Table of Contents
It is impossible to list every single improvement to NetBSD since the previous release 1.6, or even since version 1.0. However, a summary of the major new features in NetBSD 2.0 are below.
Besides SMP support for the NetBSD/i386 port (see below), native thread support was one of the major goals for NetBSD 2.0, and it was implemented via Scheduler Activations. Applications which support native threads can now take full advantage of the high-performance NetBSD POSIX threads implementation. See the pthread(3) manpage for more information.
Multi-threading provides application-level parallelism; multiple threads within the same process can run concurrently on different CPUs; concurrency requires kernel support for threads, which is what Scheduler Activations provides.
Scheduler Activations is an efficient method of mapping N userland threads to M kernel threads which avoids both the concurrency problems of N:1 implementations and the scalability problems of 1:1 implementations.

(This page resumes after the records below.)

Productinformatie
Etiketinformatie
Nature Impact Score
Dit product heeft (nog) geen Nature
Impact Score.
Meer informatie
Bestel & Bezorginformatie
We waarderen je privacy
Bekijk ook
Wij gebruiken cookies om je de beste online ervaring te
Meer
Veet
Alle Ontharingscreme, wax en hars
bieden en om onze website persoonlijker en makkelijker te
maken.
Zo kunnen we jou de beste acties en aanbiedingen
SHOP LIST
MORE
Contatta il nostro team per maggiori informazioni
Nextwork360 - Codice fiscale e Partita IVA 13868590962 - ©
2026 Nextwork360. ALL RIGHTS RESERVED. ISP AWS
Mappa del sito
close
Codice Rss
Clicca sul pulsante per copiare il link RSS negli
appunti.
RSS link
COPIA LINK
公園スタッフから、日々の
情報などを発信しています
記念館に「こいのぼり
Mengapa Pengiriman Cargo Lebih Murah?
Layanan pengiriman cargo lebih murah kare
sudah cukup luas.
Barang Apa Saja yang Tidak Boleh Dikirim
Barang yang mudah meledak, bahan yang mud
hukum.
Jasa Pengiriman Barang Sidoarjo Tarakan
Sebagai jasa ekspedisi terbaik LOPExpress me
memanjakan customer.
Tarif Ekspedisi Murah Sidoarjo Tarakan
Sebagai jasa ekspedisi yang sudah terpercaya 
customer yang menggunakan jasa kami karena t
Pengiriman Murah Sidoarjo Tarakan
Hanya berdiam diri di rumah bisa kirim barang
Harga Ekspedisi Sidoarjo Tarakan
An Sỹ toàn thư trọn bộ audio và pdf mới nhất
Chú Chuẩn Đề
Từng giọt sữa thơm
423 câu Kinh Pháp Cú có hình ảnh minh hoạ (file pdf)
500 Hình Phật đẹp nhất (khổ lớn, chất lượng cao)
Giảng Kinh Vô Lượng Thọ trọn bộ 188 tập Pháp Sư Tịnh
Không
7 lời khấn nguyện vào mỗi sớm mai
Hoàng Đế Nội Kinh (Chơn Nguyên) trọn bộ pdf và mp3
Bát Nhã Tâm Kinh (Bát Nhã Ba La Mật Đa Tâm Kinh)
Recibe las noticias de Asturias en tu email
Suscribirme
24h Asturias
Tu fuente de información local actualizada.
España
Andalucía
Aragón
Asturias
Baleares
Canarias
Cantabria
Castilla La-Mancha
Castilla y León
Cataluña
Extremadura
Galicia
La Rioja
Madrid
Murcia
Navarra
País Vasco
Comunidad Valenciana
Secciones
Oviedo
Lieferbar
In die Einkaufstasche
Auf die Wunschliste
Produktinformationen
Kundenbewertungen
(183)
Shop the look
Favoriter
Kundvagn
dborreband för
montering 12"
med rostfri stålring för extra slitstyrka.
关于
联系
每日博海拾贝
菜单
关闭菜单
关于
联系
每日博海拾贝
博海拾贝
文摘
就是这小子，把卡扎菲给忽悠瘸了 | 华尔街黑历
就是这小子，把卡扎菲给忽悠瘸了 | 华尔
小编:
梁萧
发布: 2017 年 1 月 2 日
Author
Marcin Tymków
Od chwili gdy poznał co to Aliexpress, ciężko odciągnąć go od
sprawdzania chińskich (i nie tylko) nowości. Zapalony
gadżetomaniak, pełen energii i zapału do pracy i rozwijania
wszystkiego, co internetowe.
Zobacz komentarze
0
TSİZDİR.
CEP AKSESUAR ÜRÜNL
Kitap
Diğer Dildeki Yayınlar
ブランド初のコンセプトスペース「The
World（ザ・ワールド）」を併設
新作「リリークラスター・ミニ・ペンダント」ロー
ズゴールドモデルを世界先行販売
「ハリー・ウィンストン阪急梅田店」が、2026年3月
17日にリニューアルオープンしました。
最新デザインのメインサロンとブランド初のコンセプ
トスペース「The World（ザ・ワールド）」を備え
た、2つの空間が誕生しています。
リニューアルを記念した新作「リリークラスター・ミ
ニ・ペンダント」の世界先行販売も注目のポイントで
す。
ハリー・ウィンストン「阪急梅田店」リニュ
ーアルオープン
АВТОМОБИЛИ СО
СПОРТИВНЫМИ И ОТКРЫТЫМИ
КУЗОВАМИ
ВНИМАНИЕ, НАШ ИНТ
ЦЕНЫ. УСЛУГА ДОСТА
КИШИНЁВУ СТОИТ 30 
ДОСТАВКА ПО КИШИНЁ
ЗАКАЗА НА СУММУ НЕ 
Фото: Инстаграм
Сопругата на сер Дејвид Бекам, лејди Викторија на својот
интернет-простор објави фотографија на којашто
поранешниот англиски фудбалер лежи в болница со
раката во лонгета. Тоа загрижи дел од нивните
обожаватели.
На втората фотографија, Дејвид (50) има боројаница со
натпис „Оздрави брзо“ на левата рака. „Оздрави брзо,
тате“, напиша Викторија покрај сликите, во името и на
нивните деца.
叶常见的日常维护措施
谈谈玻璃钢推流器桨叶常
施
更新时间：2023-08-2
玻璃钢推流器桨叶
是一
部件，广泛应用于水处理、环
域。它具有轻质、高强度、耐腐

kqueue provides a stateful and efficient event notification framework. Currently supported events include socket, file, directory, fifo, pipe, tty and device changes, and monitoring of processes and signals. See the kqueue(2) manpage for more information.
kqueue is supported by all writable filesystems in the NetBSD tree (with the exception of Coda) and all device drivers supporting poll(2).
The systrace facility monitors and controls application's access to the system by enforcing access policies for system calls. The systrace utility might be used to trace an untrusted application's access to the system. In addition, it can be used to protect the system from software bugs (such as buffer overflows) by constraining a daemon's access to the system. See the systrace(1) manpage for details.
The privilege elevation feature of systrace can be used to obviate the need to run large, untrusted programs as root when only one or two system calls require the elevated privilege, implementing a very flexible “jails”.
FreeBSD's UFS2 has been ported to NetBSD. UFS2 is an extension to FFS, adding 64 bit block pointers and support for extended file storage. Among other enhancements, UFS2 is better suited for file systems larger than 1 Terabyte.
Improvements have been made to NetBSD's Linux emulation to support the latest Sun JDK/JRE for Linux. Testing has shown that it now runs as well as it does on Linux natively.
As the name suggests, Verified Exec verifies a cryptographic hash before allowing execution of binaries and scripts.
This can be used to prevent a system from running binaries or scripts which have been illegally modified or installed. In addition, Verified Exec can also be used to limit the use of script interpreters to authorized scripts only and disallow interactive use.
See the verifiedexec(4) and veriexecctl(8) manpages for more information.
The cryptographic disk driver
(cgd
) can be used to encrypt disks or
partitions, using some strong encryption algorithms, like AES
(Rijndael) and Blowfish, and be configured to encrypt swap as
well. See Chapter 14, The cryptographic device driver (CGD), and the cgd(4) and
cgdconfig(8) manpages for more details.
NetBSD 2.0 enforces non-executable mappings on many platforms. This means that parts of the stack and heap are made non-executable when they are marked writable. This makes exploiting potential buffer overflows harder.
NetBSD 2.0 supports a new toolchain based on gcc 3.3.3 and binutils 2.14. gcc 3.3.3 adds support for a number of CPU targets and greatly improved support for i386 and other targets. New platforms supported by gcc 3.3.3 has enabled the porting of NetBSD to even more architectures.
NetBSD 2.0 has been optimized heavily during the development process. These are some of the scalability improvements:
The memory allocation scheme for the buffer cache, which is used for caching file system meta data, has been rewritten. The buffer cache can now use up to 15% of the physical memory in the default configuration (tunable via sysctl(8)).
Socket buffer insertion is now O(C). This can provide a substantial performance boost to some applications which use large socket buffers.
i386 pmap(9) now uses a splay tree instead of linked lists, making fork(2) scale much better as the number of processes increases.
A red-black tree is now being used to find entries in vm_map. This speeds up memory allocation, and memory referencing if there are many vm_map entries.
The Hitachi SuperH SH-5 is a bi-endian, 32 and 64-bit capable CPU, and this is a new port to the SH-5 Cayman evaluation board. Support for a number of generic, machine-independent device drivers including audio, SCSI and ethernet cards is present.
Having Symmetrical Multiprocessing (SMP) available on the i386 port was the second major goal for the NetBSD 2.0 release (besides native threads), and it is achieved. The i386 also has a new ACPI and power management framework which takes advantage of Intel's ACPI implementation.
SMP is now supported on macppc. Hardware support for newer G4 models has been added.
pkgsrc has been significantly expanded and now contains over 5000 packages. A number of new platforms are supported, including Solaris, Linux, Darwin, FreeBSD, OpenBSD, DragonFlyBSD and Irix. Support for various other platforms (among them AIX, BSD/OS and HP-UX) is currently being worked on thanks to our new, portable bootstrap kit which makes it much simpler to port pkgsrc support to new operating systems.